Create informed citizens

 

Recently, Booker-winning author Arundhati Roy’s book Walking with the Comrades was removed from the M.A. English syllabus of Manonmaniam Sundaranar University, Tirunelveli, Tamil Nadu, after the Akhil Bharatiya Vidyarthi Parishad (ABVP) complained that the book “highlights Naxalism and is anti-Indian”. According to vice-chancellor Dr. K Pitchumani, the committee “decided to withdraw the book as it may be inappropriate to teach a controversial book for students”. Thinkers, activists and leaders of various political parties expressed their strong condemnation of the act, but few academics voiced their opinion.

What is the book, published in 2011, about? Arundhati Roy, who spent months living with rebel guerillas in deep forests, reveals how “under the pretence of battling Maoist guerillas, the Indian government is waging a vicious total war against its own citizens — a war undocumented by a weak domestic press and fostered by corporations eager to exploit the rare minerals buried in tribal lands”. The book received rave reviews from various sections of people and has the characteristics of good literature: a compelling theme, authenticity, social relevance, a unique literary style, and the potential to make reader think and raise questions.

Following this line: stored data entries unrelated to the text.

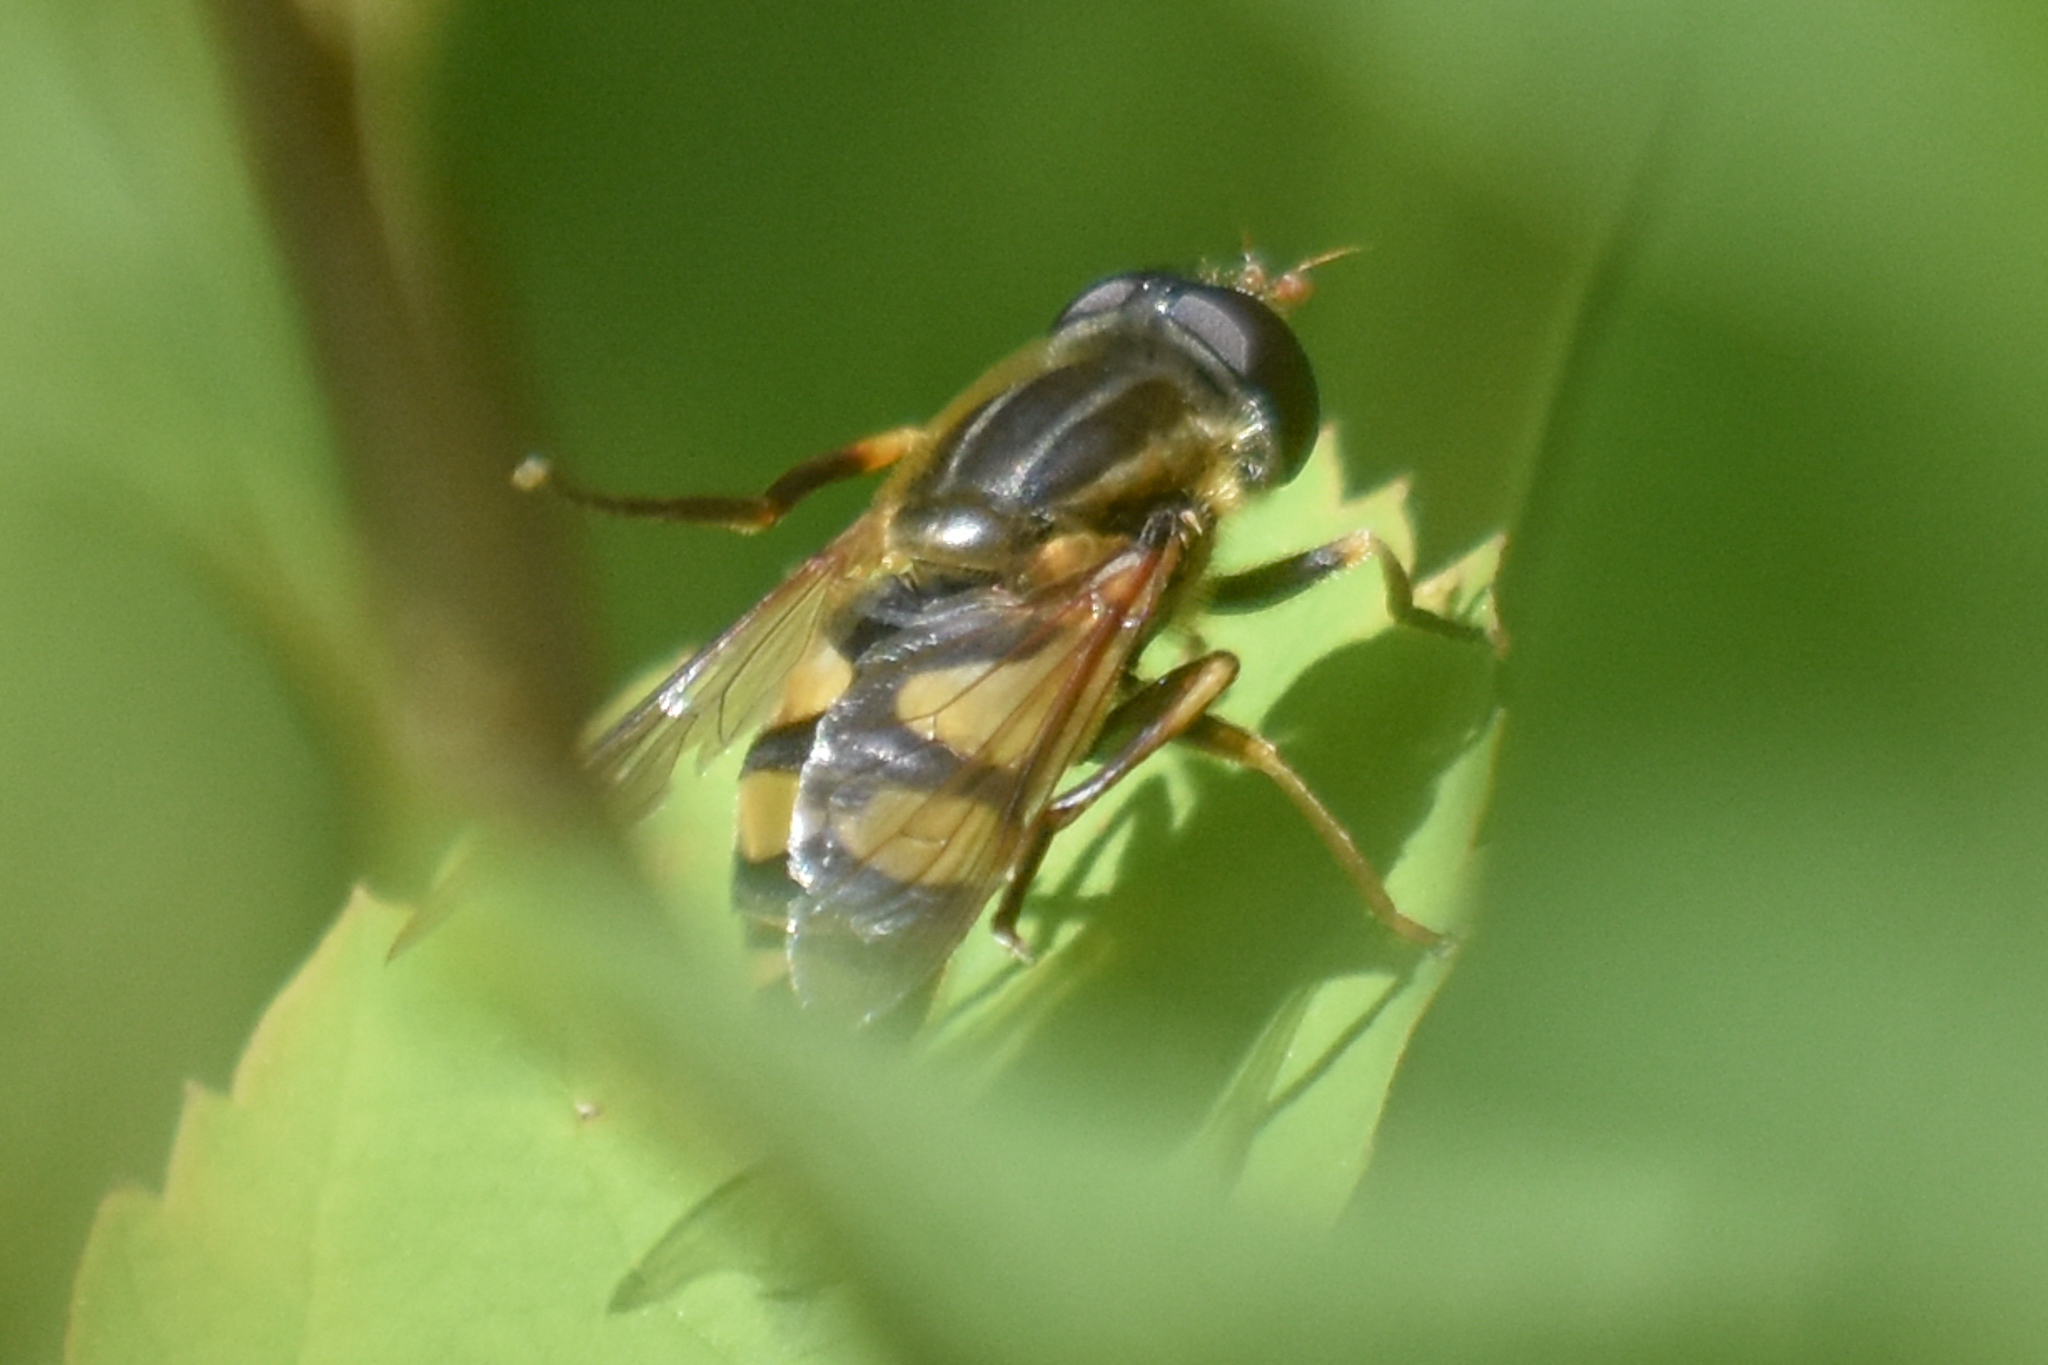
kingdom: Animalia
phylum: Arthropoda
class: Insecta
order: Diptera
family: Syrphidae
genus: Helophilus
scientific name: Helophilus fasciatus
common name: Narrow-headed marsh fly
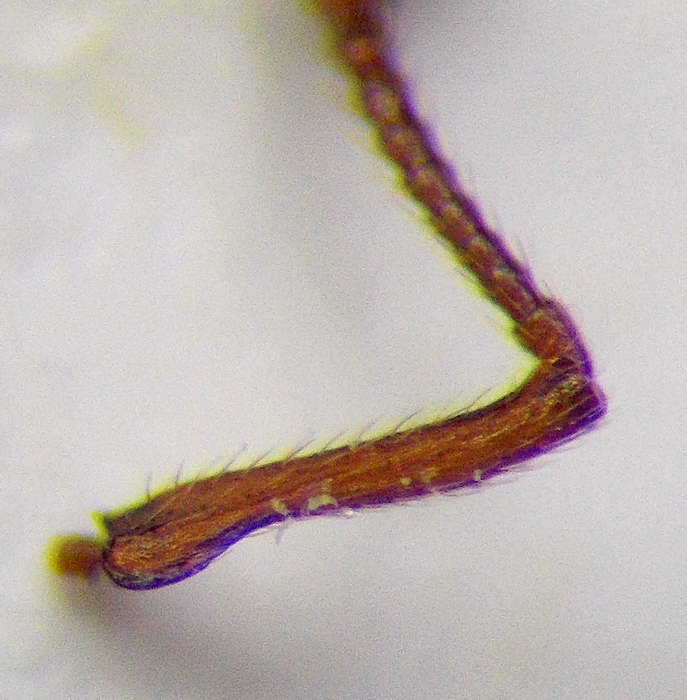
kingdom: Animalia
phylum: Arthropoda
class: Insecta
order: Hymenoptera
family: Formicidae
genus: Myrmica
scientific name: Myrmica sabuleti
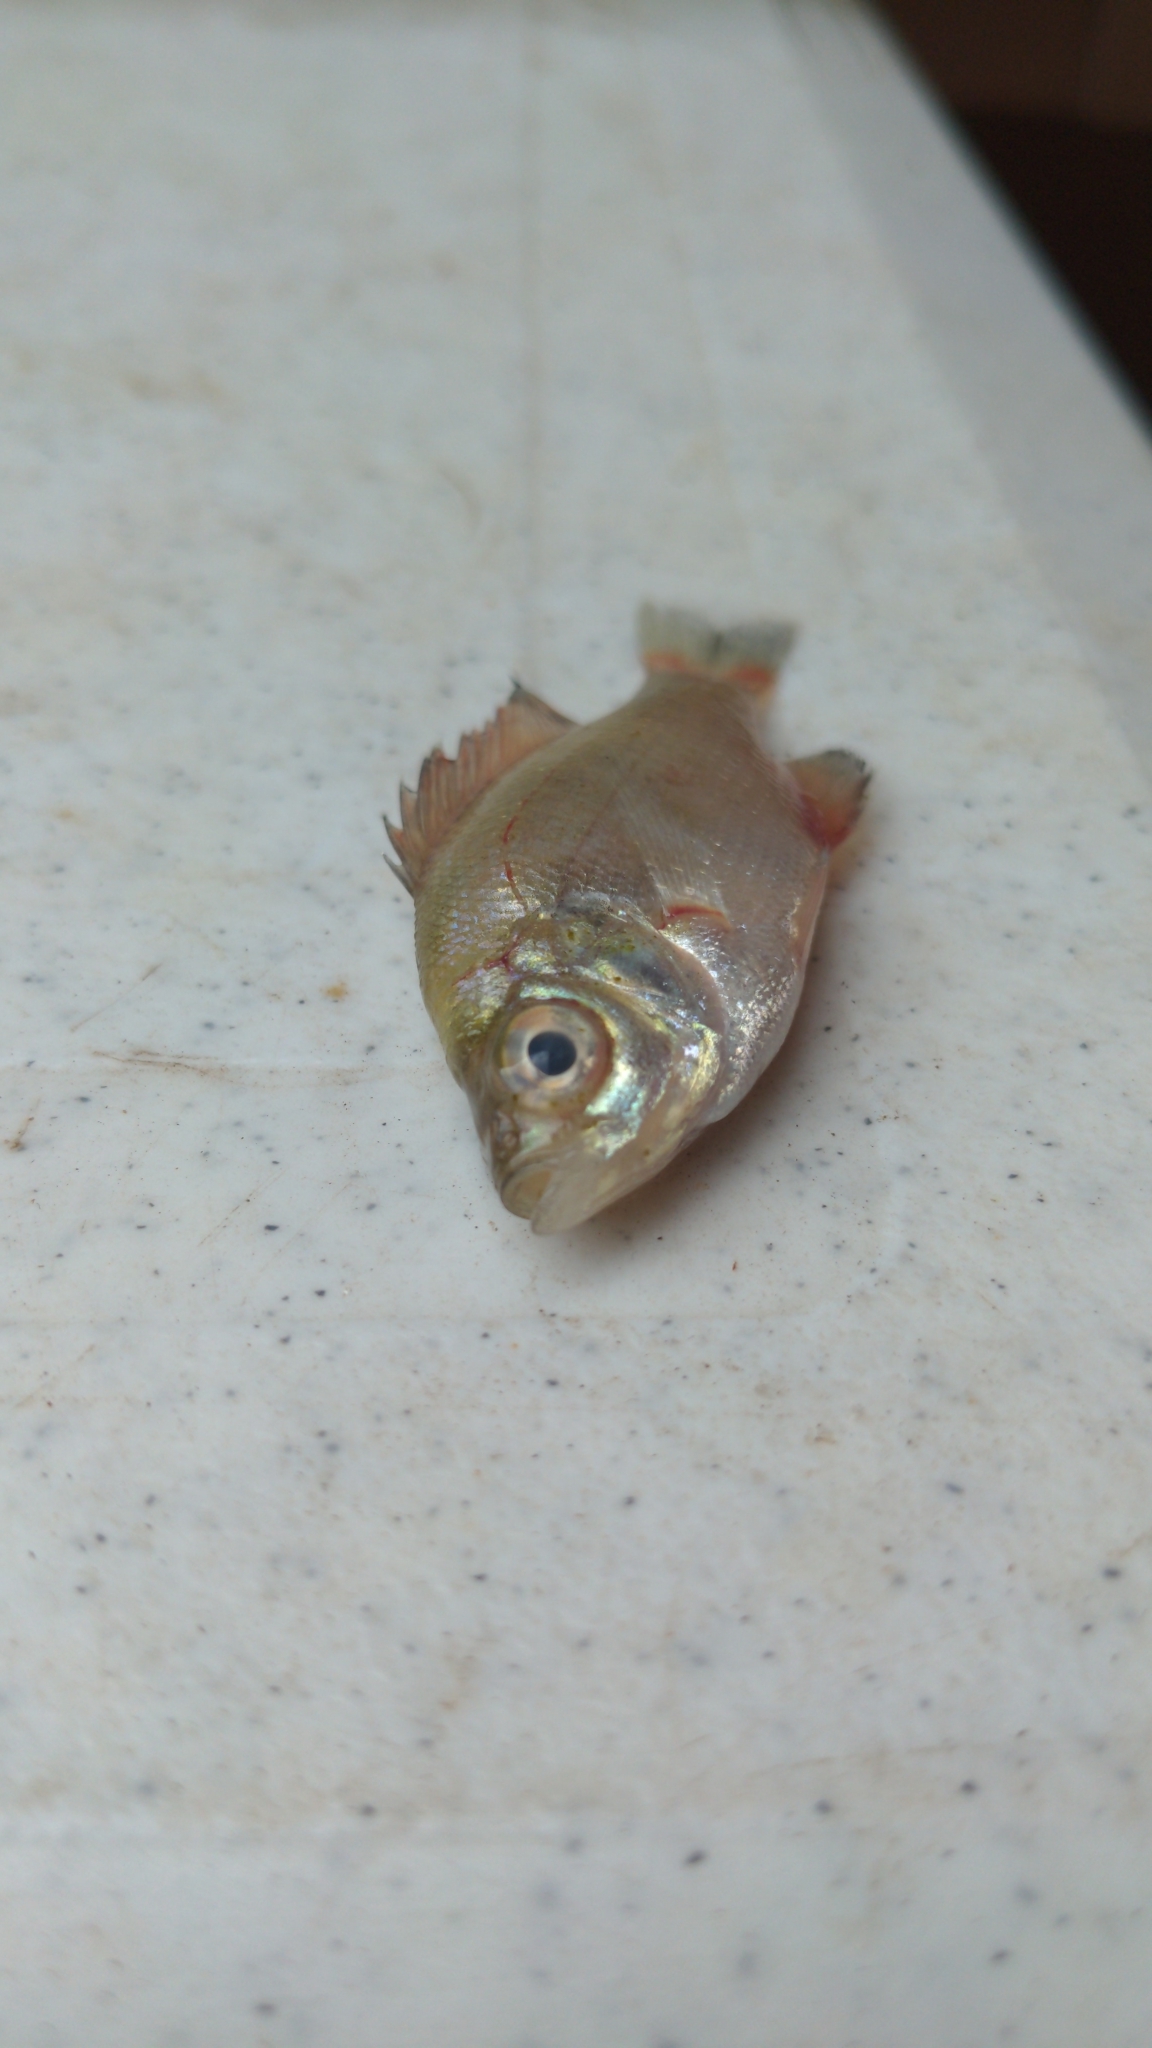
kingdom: Animalia
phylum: Chordata
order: Perciformes
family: Centrarchidae
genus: Centrarchus
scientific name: Centrarchus macropterus
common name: Flier
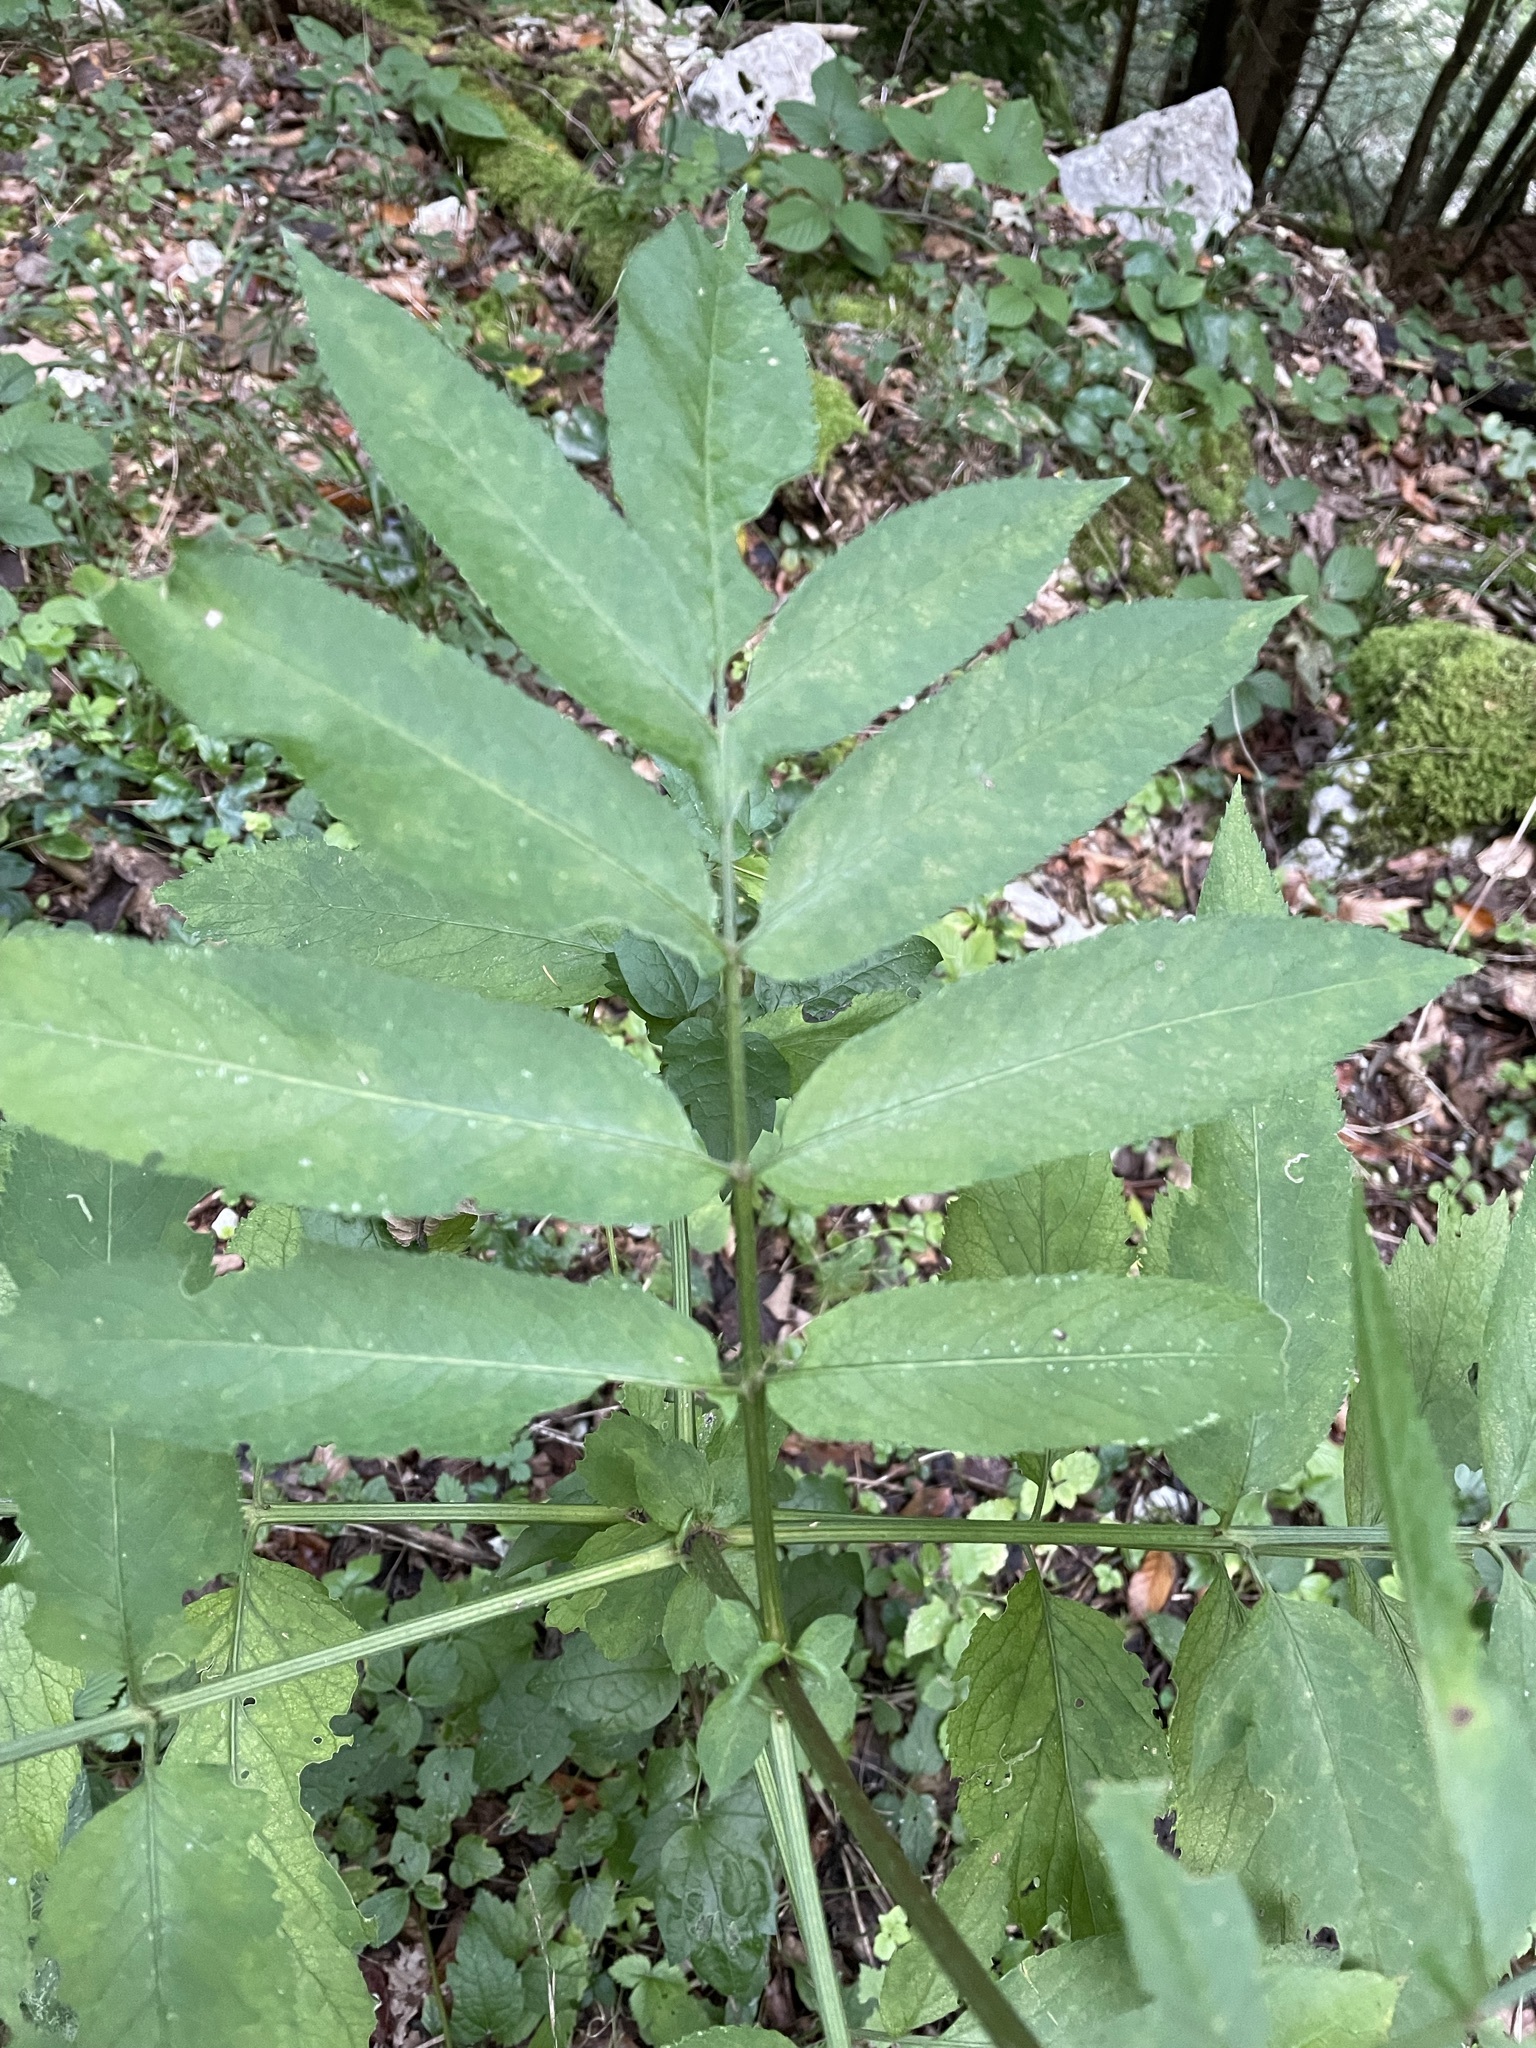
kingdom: Plantae
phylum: Tracheophyta
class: Magnoliopsida
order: Dipsacales
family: Viburnaceae
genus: Sambucus
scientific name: Sambucus ebulus
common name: Dwarf elder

Will any student become a Maoist by reading the book? Several thousand people across India must have read the book. Have they all become Maoists or violent activists? Have the committee members who read the book become Maoists? The claim by MS University screening committee that the book is “inappropriate” for the students underestimates the intellectual capacity of students. Do educational institutions treat students as mere sponges or thinking individuals?

Studying literature helps people broaden their horizons, understand human beings and society better, appreciate human experience, be sensitive to the needs of people, become good critical thinkers, and shape ideas. So, it is necessary for students to be exposed to a wide variety of literature. This gives them an opportunity to look at issues critically and become informed citizens. Students who are trained to read literature critically do not blindly accept the views expressed by authors.

Academics are expected to be free thinkers and fearless critics. They should not allow themselves to be influenced and remote-controlled by fringe elements. Only those academic institutions that are free from political interference can do justice to the student community and education. By bowing down to the demands of fringe elements and removing the book from the syllabus, the university has set a bad example.

Education that does not expose students to the world of knowledge and deprives them of the opportunity to look at issues critically is not education. Educators who genuflect before politicians and do not speak truth to power are not educators.

Albert P Rayan

The writer is an academic, teacher educator and columnist.